The donkey is a member of the Equidae or horse family, and an odd-toed ungulate. The words donkey and ass are applied to the domesticated E. asinus. The animal considered to be its wild ancestor is the African Wild Ass, also E. asinus. There are no species of the domesticated donkey in the wild and very few of their ancestors, the African Wild Ass. Donkeys were first domesticated around 3000 BC, approximately the same time as the horse, and have spread around the world. They continue to fill important roles in many places today and domesticated species are increasing in numbers.
Donkeys can be pregnant for up to 11 months. Donkeys will cross breed with other animals in the genus, such as horses, to produce mules which are sterile animals that will not breed.

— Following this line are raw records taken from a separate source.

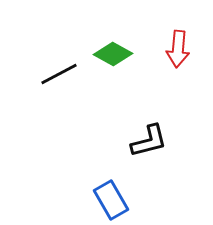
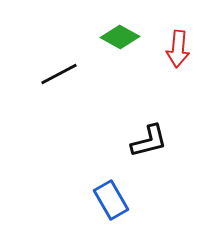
green diamond: moved 7 px right, 17 px up
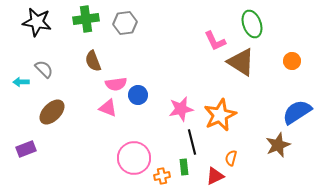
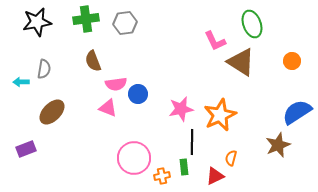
black star: rotated 20 degrees counterclockwise
gray semicircle: rotated 54 degrees clockwise
blue circle: moved 1 px up
black line: rotated 15 degrees clockwise
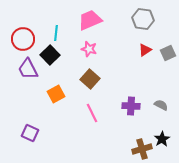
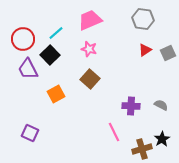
cyan line: rotated 42 degrees clockwise
pink line: moved 22 px right, 19 px down
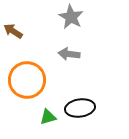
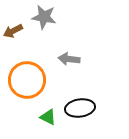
gray star: moved 27 px left; rotated 20 degrees counterclockwise
brown arrow: rotated 60 degrees counterclockwise
gray arrow: moved 5 px down
green triangle: rotated 42 degrees clockwise
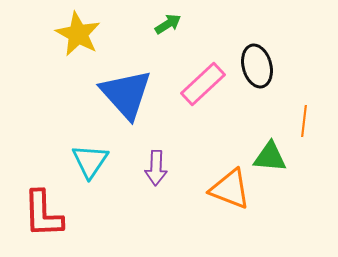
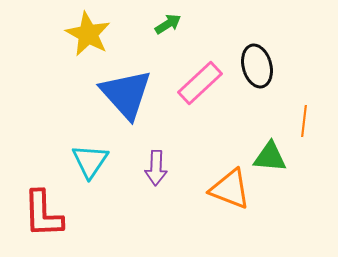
yellow star: moved 10 px right
pink rectangle: moved 3 px left, 1 px up
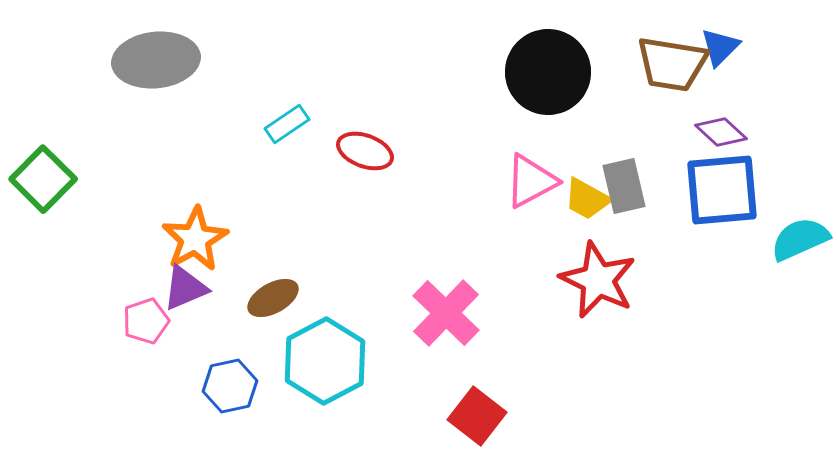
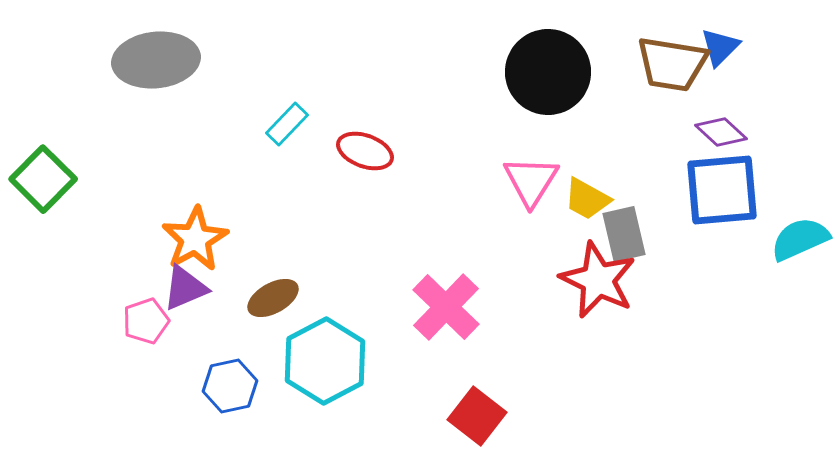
cyan rectangle: rotated 12 degrees counterclockwise
pink triangle: rotated 30 degrees counterclockwise
gray rectangle: moved 48 px down
pink cross: moved 6 px up
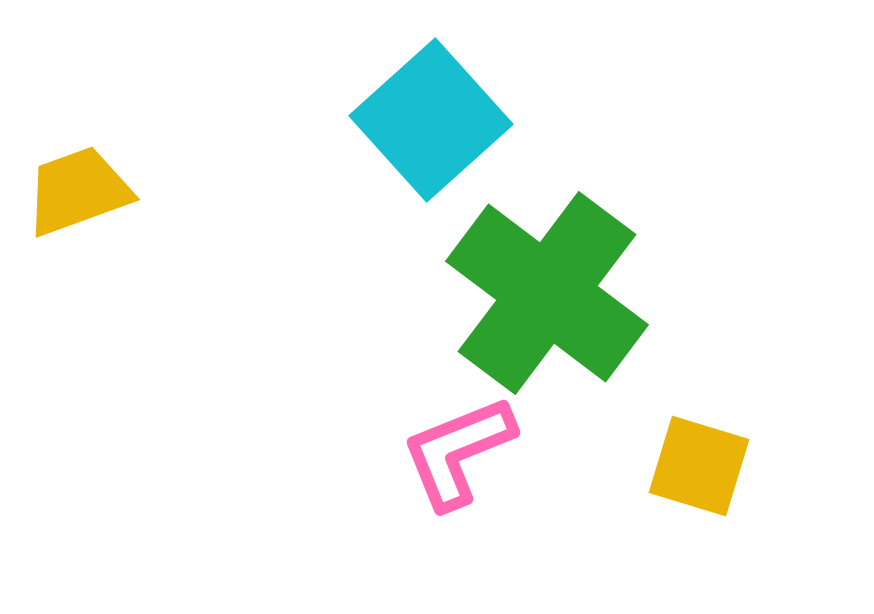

Donkeys are adapted to marginal desert lands, and have many traits that are unique to the species as a result. Wild donkeys live separated from each other, unlike tight wild horse and feral horse herds. Donkeys have developed very loud vocalizations, which help keep in contact with other donkeys over the wide spaces of the desert. The best-known call is referred to as a “bray,” which can be heard for over 3 kilometres. Donkeys have larger ears than horses. Their longer ears may pick up more distant sounds and may help cool the donkey’s blood. Donkeys in the wild can defend themselves with a powerful kick of their hind legs, as well as by biting and striking with their front feet.
Donkeys are grazing animals at home in arid areas with poor quality feed. In captivity they feed on grass, grain, hay and fodder supplements similar to a horse’s diet.
Relatives of the donkey are almost extinct in the wild. The domesticated animals remain common throughout the world.